Event Graphs: Advances and Applications of Second-Order Time-Unfolded Temporal Network Models

TL;DR

This paper introduces event graphs, a second-order time-unfolded model for temporal networks, enabling detailed analysis of higher-order structures and non-dyadic interactions in real-time data.

Contribution

It presents a generalized framework for modeling temporal networks with event graphs, capturing complex temporal and higher-order interactions beyond static or aggregated models.

Findings

Event graphs reveal higher-order topological-temporal structures.

The framework extends to hyper-events, non-dyadic interactions.

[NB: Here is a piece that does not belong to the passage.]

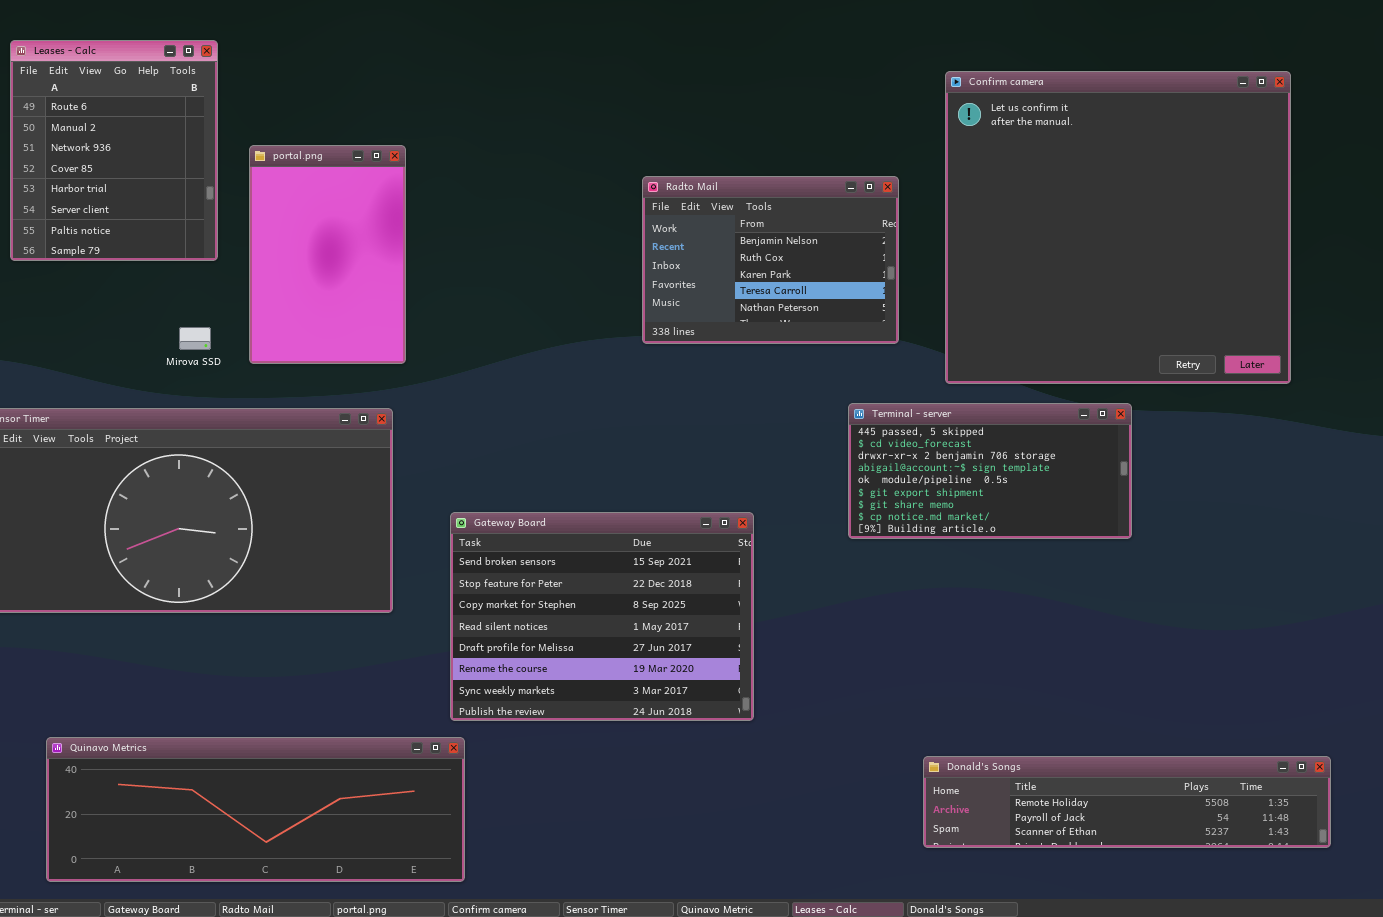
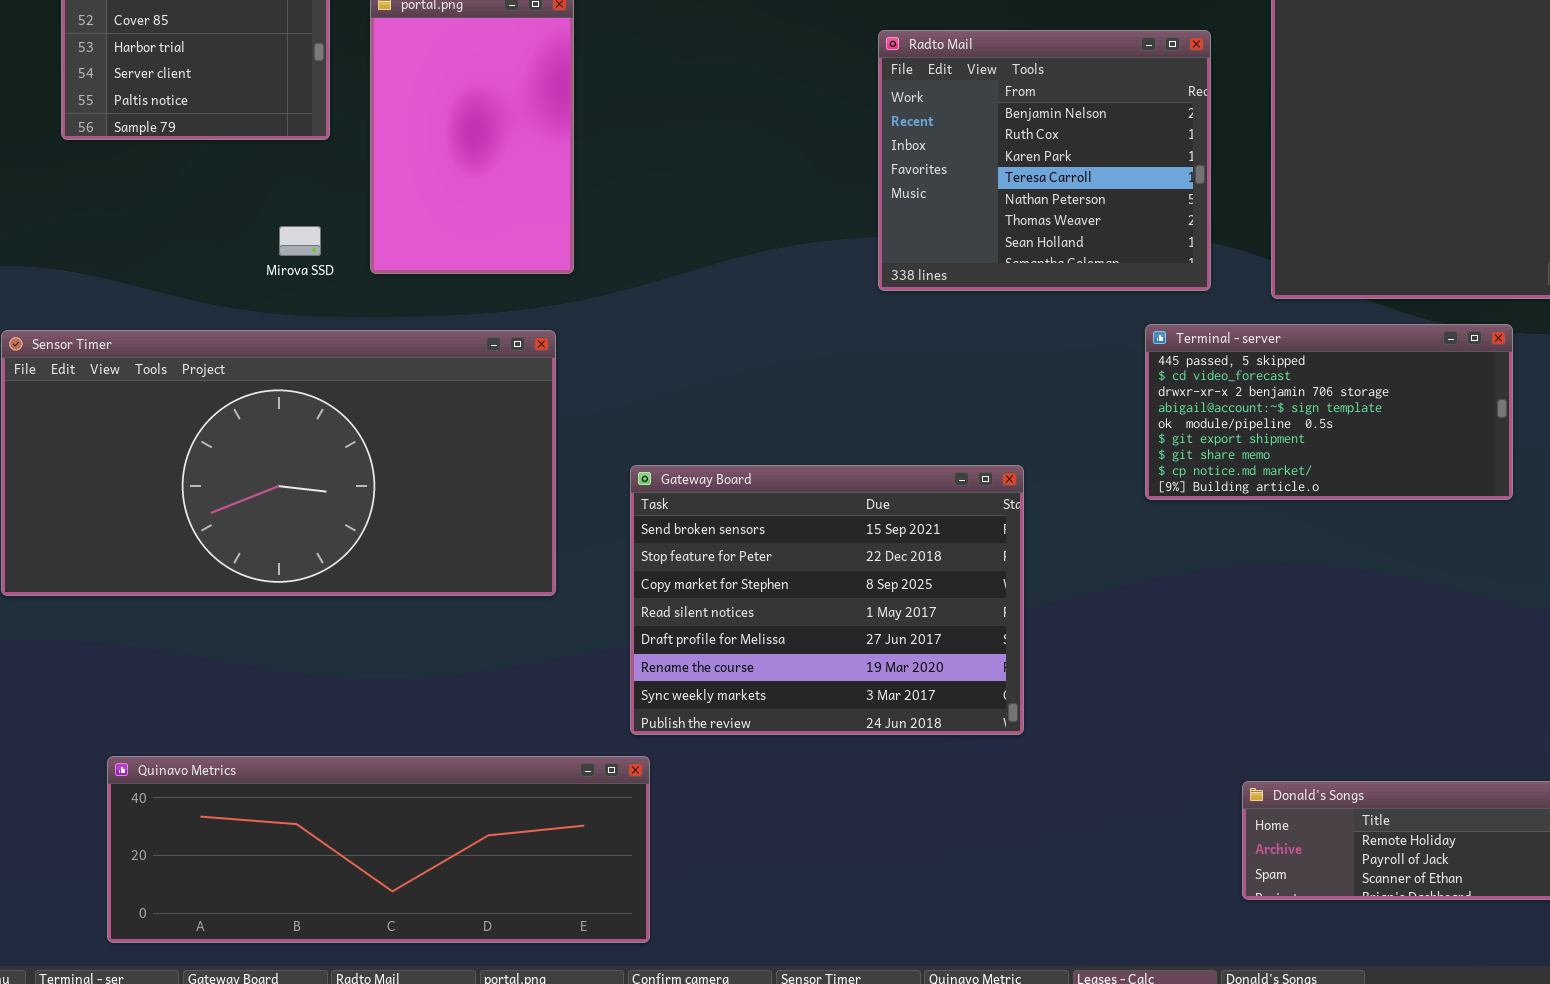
Radto Mail: [642,176,899,344] -> [878,30,1211,291], resized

Analysis captures properties unobserved in static models.

Abstract

Recent advances in data collection and storage have allowed both researchers and industry alike to collect data in real time. Much of this data comes in the form of 'events', or timestamped interactions, such as email and social media posts, website clickstreams, or protein-protein interactions. This of type data poses new challenges for modelling, especially if we wish to preserve all temporal features and structure. We propose a generalised framework to explore temporal networks using second-order time-unfolded models, called event graphs. Through examples we demonstrate how event graphs can be used to understand the higher-order topological-temporal structure of temporal networks and capture properties of the network that are unobserved when considering either a static (or time-aggregated) model. Furthermore, we show that by modelling a temporal network as an event graph our analysis extends easily to consider non-dyadic interactions, known as hyper-events.